• [Trecho do texto]
++++
Equipamentos avaliados em mais de R$ 2,4 milhões, essenciais para identificar criminosos e esclarecer crimes, estão parados há cerca de um ano no laboratório forense de Alagoas por falta de estrutura adequada. A situação foi constatada pelo Ministério Público do Estado (MPAL), que aponta risco de desperdício de recursos públicos e prejuízos às investigações criminais no estado.
De acordo com o MPAL, os aparelhos — um cromatógrafo líquido acoplado à espectrometria de massa, um cromatógrafo gasoso com detector por ionização em chama e um analisador genético — poderiam ser utilizados na identificação de sangue, sêmen e fios de cabelo em cenas de crime, além de auxiliar na confirmação de identidade de corpos e na análise de drogas, venenos, explosivos, combustíveis e gases tóxicos.
Mesmo com esse potencial, os equipamentos seguem sem uso por falta de um espaço físico adequado para instalação. Eles foram adquiridos com recursos do Ministério da Justiça e do Fundo Nacional de Segurança Pública.

A constatação foi feita pela Promotoria de Justiça de Controle Externo da Atividade Policial da capital ao concluir as fiscalizações ordinárias do primeiro semestre de 2026 em unidades da Polícia Militar, do Instituto de Criminalística (IC), do Instituto Médico Legal (IML) e do Instituto de Identificação.
Para a promotora Karla Padilha, responsável pelas inspeções, a situação evidencia falhas na gestão e compromete diretamente o combate à criminalidade. “São equipamentos necessários para o cumprimento de demandas do Ministério Público e da Polícia Judiciária. Poderiam estar ajudando na identificação de criminosos, como autores de crimes sexuais, mas estão parados. Isso é dinheiro público sem uso e ainda há risco de deterioração por estarem mal acondicionados”, criticou.
++++
Dados de origem:
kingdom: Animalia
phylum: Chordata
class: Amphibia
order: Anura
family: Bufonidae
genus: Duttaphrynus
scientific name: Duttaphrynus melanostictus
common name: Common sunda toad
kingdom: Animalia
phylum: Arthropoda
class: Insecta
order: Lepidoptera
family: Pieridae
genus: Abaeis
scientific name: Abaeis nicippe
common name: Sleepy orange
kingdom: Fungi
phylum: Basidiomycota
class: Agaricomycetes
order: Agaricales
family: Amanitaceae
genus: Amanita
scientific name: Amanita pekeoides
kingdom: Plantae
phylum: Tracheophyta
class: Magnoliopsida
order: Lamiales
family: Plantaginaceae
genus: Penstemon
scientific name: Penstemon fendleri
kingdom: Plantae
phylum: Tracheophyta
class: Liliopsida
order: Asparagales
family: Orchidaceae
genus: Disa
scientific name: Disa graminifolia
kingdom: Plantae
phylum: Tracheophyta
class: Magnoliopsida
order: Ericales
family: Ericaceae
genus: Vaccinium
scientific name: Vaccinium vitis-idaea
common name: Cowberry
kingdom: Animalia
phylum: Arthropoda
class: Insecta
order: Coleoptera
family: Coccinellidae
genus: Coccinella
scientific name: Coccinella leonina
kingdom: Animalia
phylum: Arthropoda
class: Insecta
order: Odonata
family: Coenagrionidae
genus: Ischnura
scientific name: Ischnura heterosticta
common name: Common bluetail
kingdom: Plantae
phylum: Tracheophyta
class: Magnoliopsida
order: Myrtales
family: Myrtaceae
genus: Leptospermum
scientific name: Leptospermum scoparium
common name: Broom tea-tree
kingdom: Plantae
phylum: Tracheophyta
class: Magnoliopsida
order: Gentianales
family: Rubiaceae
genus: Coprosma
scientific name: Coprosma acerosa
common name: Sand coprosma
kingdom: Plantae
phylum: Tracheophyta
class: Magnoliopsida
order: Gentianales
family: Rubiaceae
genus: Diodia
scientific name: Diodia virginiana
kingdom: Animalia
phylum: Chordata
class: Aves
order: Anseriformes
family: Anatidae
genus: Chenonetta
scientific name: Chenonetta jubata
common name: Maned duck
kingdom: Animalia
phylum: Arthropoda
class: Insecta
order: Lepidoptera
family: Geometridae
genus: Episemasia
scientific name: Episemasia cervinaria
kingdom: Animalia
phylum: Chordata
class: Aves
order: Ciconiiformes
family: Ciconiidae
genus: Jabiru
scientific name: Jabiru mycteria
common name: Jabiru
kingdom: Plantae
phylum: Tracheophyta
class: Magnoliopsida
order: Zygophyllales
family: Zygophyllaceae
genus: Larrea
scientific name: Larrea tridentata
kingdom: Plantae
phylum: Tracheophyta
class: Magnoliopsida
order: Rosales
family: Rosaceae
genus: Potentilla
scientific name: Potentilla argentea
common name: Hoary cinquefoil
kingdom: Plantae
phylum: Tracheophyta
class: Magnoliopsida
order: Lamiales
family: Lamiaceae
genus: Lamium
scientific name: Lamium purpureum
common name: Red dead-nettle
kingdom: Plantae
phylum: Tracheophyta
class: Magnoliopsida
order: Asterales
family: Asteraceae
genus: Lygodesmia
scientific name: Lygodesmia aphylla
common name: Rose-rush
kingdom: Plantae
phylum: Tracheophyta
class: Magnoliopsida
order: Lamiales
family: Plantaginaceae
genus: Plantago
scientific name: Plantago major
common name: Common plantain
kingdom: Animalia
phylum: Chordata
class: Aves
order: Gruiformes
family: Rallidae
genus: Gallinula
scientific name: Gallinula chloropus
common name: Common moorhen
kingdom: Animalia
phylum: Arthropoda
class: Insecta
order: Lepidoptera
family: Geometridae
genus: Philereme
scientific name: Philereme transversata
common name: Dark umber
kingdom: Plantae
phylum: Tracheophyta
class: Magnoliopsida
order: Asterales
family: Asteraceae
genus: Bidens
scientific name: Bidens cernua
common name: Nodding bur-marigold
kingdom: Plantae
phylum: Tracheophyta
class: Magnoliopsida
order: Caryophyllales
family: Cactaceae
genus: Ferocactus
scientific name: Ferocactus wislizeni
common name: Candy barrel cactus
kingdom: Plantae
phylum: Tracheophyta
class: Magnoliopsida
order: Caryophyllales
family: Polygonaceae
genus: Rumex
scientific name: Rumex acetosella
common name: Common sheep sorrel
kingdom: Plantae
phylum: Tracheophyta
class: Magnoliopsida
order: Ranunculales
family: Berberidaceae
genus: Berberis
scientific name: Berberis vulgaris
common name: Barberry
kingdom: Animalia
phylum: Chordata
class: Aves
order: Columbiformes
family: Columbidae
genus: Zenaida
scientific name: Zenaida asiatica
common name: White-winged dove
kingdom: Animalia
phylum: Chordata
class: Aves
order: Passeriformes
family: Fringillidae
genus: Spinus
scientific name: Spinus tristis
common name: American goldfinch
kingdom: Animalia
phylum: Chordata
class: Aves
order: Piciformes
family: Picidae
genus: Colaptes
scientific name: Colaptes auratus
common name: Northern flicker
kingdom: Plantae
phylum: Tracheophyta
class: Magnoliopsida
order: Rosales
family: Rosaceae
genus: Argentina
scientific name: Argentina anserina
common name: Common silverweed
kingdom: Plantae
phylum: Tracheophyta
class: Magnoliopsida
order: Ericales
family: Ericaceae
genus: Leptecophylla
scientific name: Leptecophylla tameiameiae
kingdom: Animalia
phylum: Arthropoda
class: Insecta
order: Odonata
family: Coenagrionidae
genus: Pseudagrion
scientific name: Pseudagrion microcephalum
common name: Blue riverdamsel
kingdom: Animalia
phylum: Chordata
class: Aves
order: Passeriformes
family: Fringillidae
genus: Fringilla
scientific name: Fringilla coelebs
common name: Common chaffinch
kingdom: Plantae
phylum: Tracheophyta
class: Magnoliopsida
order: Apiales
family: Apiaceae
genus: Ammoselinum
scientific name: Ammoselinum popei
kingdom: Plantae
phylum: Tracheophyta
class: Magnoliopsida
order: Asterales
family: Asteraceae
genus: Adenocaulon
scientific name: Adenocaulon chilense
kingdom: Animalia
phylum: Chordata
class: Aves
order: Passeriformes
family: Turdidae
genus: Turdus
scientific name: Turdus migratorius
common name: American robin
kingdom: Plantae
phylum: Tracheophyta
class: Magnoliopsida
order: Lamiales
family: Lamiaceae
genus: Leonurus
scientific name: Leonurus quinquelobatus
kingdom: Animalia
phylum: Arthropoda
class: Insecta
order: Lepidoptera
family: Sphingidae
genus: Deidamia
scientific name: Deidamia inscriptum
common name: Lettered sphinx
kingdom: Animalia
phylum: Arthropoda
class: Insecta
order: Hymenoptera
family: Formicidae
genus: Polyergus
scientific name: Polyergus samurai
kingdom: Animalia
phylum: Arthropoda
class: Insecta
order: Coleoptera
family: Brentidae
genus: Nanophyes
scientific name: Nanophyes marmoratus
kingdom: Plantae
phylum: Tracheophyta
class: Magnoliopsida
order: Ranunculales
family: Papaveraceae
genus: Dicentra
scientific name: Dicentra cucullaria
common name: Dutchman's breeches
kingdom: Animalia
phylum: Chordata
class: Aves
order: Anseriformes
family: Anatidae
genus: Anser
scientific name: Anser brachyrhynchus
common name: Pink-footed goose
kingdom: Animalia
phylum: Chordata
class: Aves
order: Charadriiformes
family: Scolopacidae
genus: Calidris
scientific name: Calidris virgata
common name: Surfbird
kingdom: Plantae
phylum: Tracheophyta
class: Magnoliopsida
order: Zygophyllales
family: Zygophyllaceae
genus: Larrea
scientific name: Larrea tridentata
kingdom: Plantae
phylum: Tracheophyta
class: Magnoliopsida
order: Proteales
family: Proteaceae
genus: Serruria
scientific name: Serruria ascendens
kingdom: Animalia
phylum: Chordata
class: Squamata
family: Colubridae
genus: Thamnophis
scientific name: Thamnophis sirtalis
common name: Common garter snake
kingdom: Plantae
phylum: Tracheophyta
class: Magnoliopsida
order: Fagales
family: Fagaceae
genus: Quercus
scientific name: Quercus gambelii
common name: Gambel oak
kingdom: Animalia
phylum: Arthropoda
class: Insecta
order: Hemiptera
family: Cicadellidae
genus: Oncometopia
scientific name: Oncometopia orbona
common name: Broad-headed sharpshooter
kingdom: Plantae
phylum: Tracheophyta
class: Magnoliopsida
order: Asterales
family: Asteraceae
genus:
++++
• [O que fazer] Diga se cada afirmação abaixo combina com o trecho sobre os equipamentos parados em Alagoas. Responda sim ou não e copie as palavras do trecho que decidem cada caso. (a) Os equipamentos estão sem uso há cerca de um ano. (b) Os equipamentos foram comprados com dinheiro do governo de Alagoas. (c) A promotora Karla Padilha foi a responsável pelas inspeções.

• [Tarefa pronta]
(a) Sim: "estão parados há cerca de um ano no laboratório forense de Alagoas".
(b) Não: "Eles foram adquiridos com recursos do Ministério da Justiça e do Fundo Nacional de Segurança Pública."
(c) Sim: "Para a promotora Karla Padilha, responsável pelas inspeções".